Özdemir İNCE
SON zamanlarda yapılan türban övgülerinden, türban cazgırlığı yapan yazıcıların yorumlarından, türban denen takının puta, Müslüman olduğu iddia edilen kimselerin de putpereste dönüştükleri sonucu çıkıyor.
Bir "şey"in doğru ve geçerli örnek olması için, bütünsel ve kendi içinde tutarlı olması gerekir. "Şey"in içine istediğimizi doldurabiliriz. "Şey"e "ateist" diyelim. Türkiye gibi bir ülkede ateistçe yaşamak ve davranmak tehlikeli ve zor olduğu için, ateistin biraz sakınımlı davranması uygun olur. Ama sakınımı ileri götürüp camiye beş vakit namaza gitmesi, ramazanda oruç tutması da gerekmez. Bunları gerçekten gerçek Müslümanlar yapar. Mankenlerin orucuna da "mankenlerin gösteri orucu" denir.
YA FAİZ YERKEN
"Şey"in içini Müslüman’la dolduralım. Bir Müslüman nasıl bütünsel ve kendi içinde tutarlı olacak?

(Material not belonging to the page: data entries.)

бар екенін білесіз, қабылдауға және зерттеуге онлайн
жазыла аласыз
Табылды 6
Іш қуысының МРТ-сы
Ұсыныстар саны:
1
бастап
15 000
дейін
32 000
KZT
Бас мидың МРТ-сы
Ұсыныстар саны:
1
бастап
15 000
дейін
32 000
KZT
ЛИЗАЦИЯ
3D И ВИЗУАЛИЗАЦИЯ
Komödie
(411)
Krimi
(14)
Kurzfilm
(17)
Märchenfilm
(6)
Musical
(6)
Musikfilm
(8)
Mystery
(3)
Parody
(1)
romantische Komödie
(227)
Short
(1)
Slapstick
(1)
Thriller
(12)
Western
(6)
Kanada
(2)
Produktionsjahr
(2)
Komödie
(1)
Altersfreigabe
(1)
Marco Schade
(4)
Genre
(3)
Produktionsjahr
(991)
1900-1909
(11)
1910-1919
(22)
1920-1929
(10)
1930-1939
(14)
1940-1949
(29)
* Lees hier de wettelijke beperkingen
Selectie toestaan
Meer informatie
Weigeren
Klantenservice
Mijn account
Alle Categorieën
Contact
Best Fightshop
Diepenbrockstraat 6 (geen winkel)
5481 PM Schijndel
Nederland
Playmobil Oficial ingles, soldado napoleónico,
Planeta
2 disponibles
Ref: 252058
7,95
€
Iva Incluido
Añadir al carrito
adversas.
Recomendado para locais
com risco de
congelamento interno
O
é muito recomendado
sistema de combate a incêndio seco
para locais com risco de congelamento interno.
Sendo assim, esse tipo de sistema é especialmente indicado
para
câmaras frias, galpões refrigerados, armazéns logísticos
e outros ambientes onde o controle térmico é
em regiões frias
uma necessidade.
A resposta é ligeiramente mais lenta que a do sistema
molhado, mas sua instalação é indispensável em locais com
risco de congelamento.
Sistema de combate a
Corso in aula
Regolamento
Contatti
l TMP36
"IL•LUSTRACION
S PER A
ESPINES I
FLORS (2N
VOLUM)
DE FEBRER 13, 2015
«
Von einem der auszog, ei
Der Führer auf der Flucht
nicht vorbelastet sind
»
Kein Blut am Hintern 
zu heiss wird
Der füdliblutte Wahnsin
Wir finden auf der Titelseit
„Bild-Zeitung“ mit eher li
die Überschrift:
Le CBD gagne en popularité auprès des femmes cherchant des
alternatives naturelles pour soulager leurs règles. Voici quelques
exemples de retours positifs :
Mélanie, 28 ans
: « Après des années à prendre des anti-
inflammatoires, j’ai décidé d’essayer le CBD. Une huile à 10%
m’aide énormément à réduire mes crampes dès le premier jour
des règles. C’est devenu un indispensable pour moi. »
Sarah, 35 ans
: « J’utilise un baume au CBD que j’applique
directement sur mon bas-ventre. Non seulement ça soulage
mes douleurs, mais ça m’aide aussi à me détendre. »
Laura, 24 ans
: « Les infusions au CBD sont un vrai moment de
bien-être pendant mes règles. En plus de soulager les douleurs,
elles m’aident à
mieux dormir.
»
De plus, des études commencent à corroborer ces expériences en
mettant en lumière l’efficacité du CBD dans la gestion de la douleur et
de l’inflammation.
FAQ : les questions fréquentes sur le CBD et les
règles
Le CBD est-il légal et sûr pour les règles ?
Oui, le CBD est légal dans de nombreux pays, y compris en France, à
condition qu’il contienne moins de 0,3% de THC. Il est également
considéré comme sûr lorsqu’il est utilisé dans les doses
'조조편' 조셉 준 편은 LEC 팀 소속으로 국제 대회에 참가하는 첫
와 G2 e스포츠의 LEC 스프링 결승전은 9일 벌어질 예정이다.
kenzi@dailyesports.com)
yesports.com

Müslümanlık biçim ve içerik olarak bir bütünsellik ifade eder. Müslümanlığın bilinen, uyulması ve yapılması zorunlu koşulları dışında haramlar, helaller, günahlar var. Örneğin, en bilinen sakıncalardan biri faiz! Faiz İslam’a göre haram, ama türbancıların tamamı faiz yemekte. Şimdi tek tek saymaya gerek yok ama İslamcı bir Müslüman’ın, Türkiye Cumhuriyeti’nin Kuran hükümlerine ters düşen laik Anayasası ve yasaları altında yaşaması mümkün değil. İslamcılara göre bütün Cumhuriyet devrimleri İslam’a aykırı.
İsmet Berkan’ın deyişiyle, "İnançları gereği türban takanlar"ın türbandan başka inançları yok mu, nasıl oluyor da laik Anayasa ve yasalarla uyum halinde yaşıyorlar. Türbansız hayat onlar için haram mı, türban İslam’ın tek koşulu mu? Yoksa onların İslam’ı türbana indirgendi de bizim haberimiz mi olmadı? Bu durumda türban put, kendileri de putperest olmazlar mı? Bu soruyu yanıtlamadan İsmet Berkan’ın "Türban takan kadınlar evde mi otursunlar?" sorusu, demagojiden başka bir şey olamaz.
FESAT DAYANIŞMASI
Türban savunucularından İsmet Berkan’ın yönettiği Radikal Gazetesi’nde (05.10.07) iki haber var:
Türkiye Yardım Sevenler Derneği Erzurum Şubesi Başkanı bir masaya oturmuş. Karşısında kara çarşaflı ve yüzü peçeli iki kadın. Bir de örtülü ve geleneksel giysili bir kadın var. Başkan, ramazan yardım paketi dağıtıyor ama paketi almak için Fatiha okumak zorunlu.
İkinci haber: Ardahan’ın Damal İlçesi’ndeki bir okulda verilen iftara katılan müftüler, yüz metre ilerde bir cami bulunmasına karşın, akşam namazını mescide çevirdikleri bir sınıfta kılmışlar.
Zorunlu Fatiha, mescide dönüştürülen laik okul sınıfı... Bunlar gayretkeşlik ve üşengeçliğe mi bağlanır, yoksa rejimle ilgili çok daha derin nedenleri mi var? Bunların türbanla ideolojik bir bağlantısı yok mu? Gören gözler için var. Var!
Ayrıca bir zorunluluktan da söz edeceğim: Türban sorunu (fesadı) imam hatip okulu sorunundan (fesadından) bağımsız değildir. Her kim ki türban dayanışması, savunması yapar, o kimse imam hatip okulları konusunda da görüş açıklamak zorundadır.